• **Data items**:
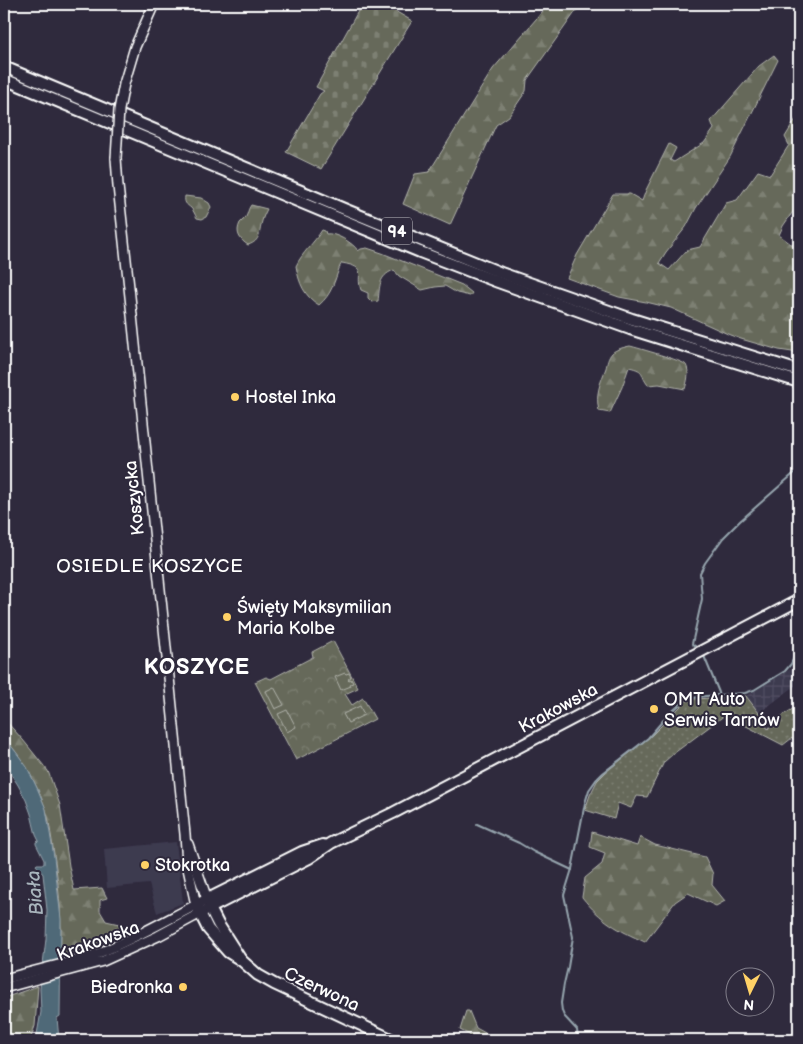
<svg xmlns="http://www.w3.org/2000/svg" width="803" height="1044" font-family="'Balsamiq Sans',sans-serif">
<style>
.built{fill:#3e3a50}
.industrial{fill:url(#industrial-grid)}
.grass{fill:url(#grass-dots);stroke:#b2b4ac}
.forest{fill:url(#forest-firs);stroke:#b2b4ac}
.cemetery{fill:url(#cemetery-stones);stroke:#b2b4ac}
.park{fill:url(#park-crowns);stroke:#b2b4ac}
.pitch{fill:#66695a;stroke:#b2b4ac}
.water{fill:#506978;stroke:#96a5ae}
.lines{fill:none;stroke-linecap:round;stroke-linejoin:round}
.stream{stroke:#96a5ae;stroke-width:2}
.minor-casing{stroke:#fff;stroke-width:12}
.major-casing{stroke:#fff;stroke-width:14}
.minor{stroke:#2f2a3d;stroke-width:9}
.major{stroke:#2f2a3d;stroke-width:10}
.minor-bridge-casing{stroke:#fff;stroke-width:12;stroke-linecap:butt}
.minor-bridge{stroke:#2f2a3d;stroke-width:9}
.poi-dot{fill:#ffd166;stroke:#2f2a3d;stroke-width:2}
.labels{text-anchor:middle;stroke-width:4;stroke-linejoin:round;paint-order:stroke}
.shield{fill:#2f2a3d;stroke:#c1bfc5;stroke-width:1}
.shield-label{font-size:16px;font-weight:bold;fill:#fff}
.poi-label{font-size:18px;fill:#fff;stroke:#2f2a3d;text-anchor:start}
.street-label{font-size:18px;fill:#fff;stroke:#2f2a3d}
.neighbourhood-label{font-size:19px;letter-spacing:1px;fill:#fff;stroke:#2f2a3d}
.water-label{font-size:19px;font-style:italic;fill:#a8b4bc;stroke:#2f2a3d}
.district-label{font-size:22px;font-weight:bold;letter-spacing:1px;fill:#fff;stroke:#2f2a3d}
</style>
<defs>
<pattern id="industrial-grid" width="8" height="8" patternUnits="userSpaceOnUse" patternTransform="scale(1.25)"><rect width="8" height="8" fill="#3e3a50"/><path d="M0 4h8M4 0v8" fill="none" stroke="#514e62"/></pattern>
<pattern id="grass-dots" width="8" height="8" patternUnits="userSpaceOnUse" patternTransform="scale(1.25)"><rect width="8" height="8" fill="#66695a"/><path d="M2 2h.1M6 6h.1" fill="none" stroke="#7d8073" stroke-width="1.8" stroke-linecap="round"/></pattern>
<pattern id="forest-firs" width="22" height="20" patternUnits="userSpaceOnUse" patternTransform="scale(1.25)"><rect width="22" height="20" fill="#66695a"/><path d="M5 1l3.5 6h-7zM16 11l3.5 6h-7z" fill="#7d8073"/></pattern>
<pattern id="cemetery-stones" width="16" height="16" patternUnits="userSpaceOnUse" patternTransform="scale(1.25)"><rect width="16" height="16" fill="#66695a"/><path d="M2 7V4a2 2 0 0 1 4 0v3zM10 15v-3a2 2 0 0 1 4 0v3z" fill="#7d8073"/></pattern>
<pattern id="park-crowns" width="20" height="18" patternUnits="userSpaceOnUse" patternTransform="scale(1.25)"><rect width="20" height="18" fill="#66695a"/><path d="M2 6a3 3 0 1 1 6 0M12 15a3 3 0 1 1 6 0" fill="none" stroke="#7d8073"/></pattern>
</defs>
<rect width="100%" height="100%" fill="#2f2a3d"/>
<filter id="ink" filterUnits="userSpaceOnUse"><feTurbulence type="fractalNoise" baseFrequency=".02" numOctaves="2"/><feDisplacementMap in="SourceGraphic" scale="10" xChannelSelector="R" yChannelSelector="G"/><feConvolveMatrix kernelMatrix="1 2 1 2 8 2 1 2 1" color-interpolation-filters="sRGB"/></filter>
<g filter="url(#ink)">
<polygon class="built" points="176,842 183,903 157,913 149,884 107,888 104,849"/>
<polygon class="industrial" points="791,669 799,678 799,683 759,713 746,696"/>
<polygon class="grass" points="746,696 759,713 768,729 777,719 799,705 799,745 792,738 783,745 725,715 673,754 664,762 647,797 637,796 631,808 618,803 614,819 585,810 590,795 597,781 606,772 652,735 686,701 695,699"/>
<g class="forest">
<polygon points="549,4 581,4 527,80 526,91 509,116 496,125 450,225 403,204 415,174 429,172 493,69"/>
<polygon points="774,55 778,60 730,157 696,208 686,227 666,252 659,263 669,270 687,250 700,247 726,203 737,200 758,171 770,175 789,145 785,137 799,114 799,203 783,226 779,235 791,244 799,243 799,353 779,350 741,339 730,335 671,308 646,302 619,297 567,278 577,255 613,194 630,194 642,201 646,190 669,144 676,148 670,160 674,162 704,143 714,129 711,121 759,66"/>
<path d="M185 196 201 198 209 203 211 207 206 217 202 219 197 218C195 215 194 211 191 208 186 204 184 203 185 196Z"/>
<path d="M251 205 267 209C265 213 263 217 262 221 259 232 261 241 248 245 240 240 235 233 240 223 242 221 244 219 246 217 248 213 248 209 251 205Z"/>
<path d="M322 230 325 231 326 234C334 232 354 243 358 251L361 249 367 248 382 253 462 285 472 293 470 296 457 293 445 286 435 287 422 290 399 276 394 270C378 276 380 287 378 301L372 302 368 298V293L361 290C355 273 369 268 342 263L340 266C334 282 332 294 319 305 304 296 299 283 296 266 302 253 314 243 322 230Z"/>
<path d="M630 346C638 348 684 361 686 365 690 372 687 382 685 389L659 384 648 385C639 374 647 371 629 367L622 387 610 413 599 411C595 394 600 384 606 368 607 364 608 357 612 353 616 349 625 347 630 346Z"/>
<path d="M4 719 23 740 48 771 60 805 69 866 74 890 102 888 107 898 100 900V911L106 921 119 924 122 931C99 944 86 951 60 956 63 918 58 879 52 841 50 830 49 817 45 807 35 780 22 758 4 737Z"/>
<path d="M592 832 637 846 640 837 655 845 705 857 713 874 712 885 725 901 716 906 688 893 675 902 645 942C618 930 601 921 582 897L585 878 602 864 605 853 590 847Z"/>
<polygon points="38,986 35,1026 30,1040 4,1040 4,998"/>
<polygon points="466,1011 469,1011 476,1028 487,1034 484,1040 468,1040 470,1035 460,1030"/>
</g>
<polygon class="cemetery" points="362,4 383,4 412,21 321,169 286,152 320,94 324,91 316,87"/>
<polygon class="park" points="333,641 358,688 345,694 352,705 363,698 375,719 296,760 255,682 266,677 271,679 311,658 313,657 312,652"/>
<g class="pitch">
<polygon points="345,673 346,674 349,673 351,677 348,679 349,680 351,679 353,683 350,684 351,686 341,690 335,677"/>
<polygon points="274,687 284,705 275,709 266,691"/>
<polygon points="360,706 364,715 348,723 343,714"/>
<polygon points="287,710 296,727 287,732 278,714"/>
</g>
<polygon class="water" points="4,737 16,752 27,767 38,790 46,809 54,857 61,919 60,1016 57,1018 59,1040 36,1040 41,1012 40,989 46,939 47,910 43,874 36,865 37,864 44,864 44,860 36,844 36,842 39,841 36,835 31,814 26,800 18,785 4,763"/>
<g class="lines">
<g class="stream">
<polyline points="695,646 692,644 702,599 700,573 705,563 723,538 740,521 799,469"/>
<polyline points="704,656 720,695"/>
<polyline points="477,824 519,843 534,852 572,870"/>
<polyline points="578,1040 577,1030 564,1016 562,1011 561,1003 564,984 568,967 573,937 564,895 572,869 585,803 589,790 596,780 603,773 648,738 666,717 686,699 706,696 745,693 754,690 785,671 791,664 799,647"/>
</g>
<defs>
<g id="minor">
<polyline points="124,84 135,47 154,4"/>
<path d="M4 979 89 957C126 943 161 923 196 905L187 864 185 834 132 315 118 186 116 158"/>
<polyline points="4,988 103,961 158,936 210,908 188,844"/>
</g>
<g id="major">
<polyline points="4,67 349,211 501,273 632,319 799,371"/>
<polyline points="4,79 420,252 498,282 630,329 799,382"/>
<polyline points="323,845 302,852 196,905 208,929 228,952 241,960 258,975 274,984 393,1040"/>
<polyline points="241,960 218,924 210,908 309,858 331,843 393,813 799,600"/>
</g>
</defs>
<use href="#minor" class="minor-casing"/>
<use href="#major" class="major-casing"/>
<use href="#minor" class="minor"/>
<use href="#major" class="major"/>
<defs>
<polyline id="minor-bridge" points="116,158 119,110 124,84"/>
</defs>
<use href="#minor-bridge" class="minor-bridge-casing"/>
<use href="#minor-bridge" class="minor-bridge"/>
</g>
</g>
<g class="poi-dot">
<circle cx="235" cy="397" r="5"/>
<circle cx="227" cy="617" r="5"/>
<circle cx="654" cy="709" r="5"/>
<circle cx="145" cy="865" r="5"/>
<circle cx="183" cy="987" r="5"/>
</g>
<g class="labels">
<rect class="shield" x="382" y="217.5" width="30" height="27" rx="4"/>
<g class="shield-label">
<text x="397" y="237">94</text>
</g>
<g class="poi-label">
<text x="245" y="403">Hostel Inka</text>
<text x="237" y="613">Święty Maksymilian<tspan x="237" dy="21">Maria Kolbe</tspan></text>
<text x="664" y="705">OMT Auto<tspan x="664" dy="21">Serwis Tarnów</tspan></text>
<text x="155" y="871">Stokrotka</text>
<text x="173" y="993" text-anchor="end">Biedronka</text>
</g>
<g class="street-label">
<text transform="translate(134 498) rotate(-96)" y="6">Koszycka</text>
<text transform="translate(558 708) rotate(-28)" y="6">Krakowska</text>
<text transform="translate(98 941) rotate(-20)" y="6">Krakowska</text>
<text transform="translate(322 989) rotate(25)" y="6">Czerwona</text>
</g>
<g class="neighbourhood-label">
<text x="150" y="572">OSIEDLE KOSZYCE</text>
</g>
<g class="water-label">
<text transform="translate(34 893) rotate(-95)" y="7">Biała</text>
</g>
<g class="district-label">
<text x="197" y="674">KOSZYCE</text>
</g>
</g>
<rect width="803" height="1044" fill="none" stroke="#2f2a3d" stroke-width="20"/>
<rect x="10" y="10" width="783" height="1024" fill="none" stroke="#fff" stroke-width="2" filter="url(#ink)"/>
<g transform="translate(750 992) rotate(185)"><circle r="24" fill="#2f2a3d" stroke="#827f8b"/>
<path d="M0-4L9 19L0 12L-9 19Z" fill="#ffd166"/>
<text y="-8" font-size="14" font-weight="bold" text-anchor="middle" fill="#ffffff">N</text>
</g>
</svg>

• **TRY IT**:
In the lines above, find the word "middle" and copy every line it occurs in.

• **EXERCISE RESULT**:
.labels{text-anchor:middle;stroke-width:4;stroke-linejoin:round;paint-order:stroke}
<text y="-8" font-size="14" font-weight="bold" text-anchor="middle" fill="#ffffff">N</text>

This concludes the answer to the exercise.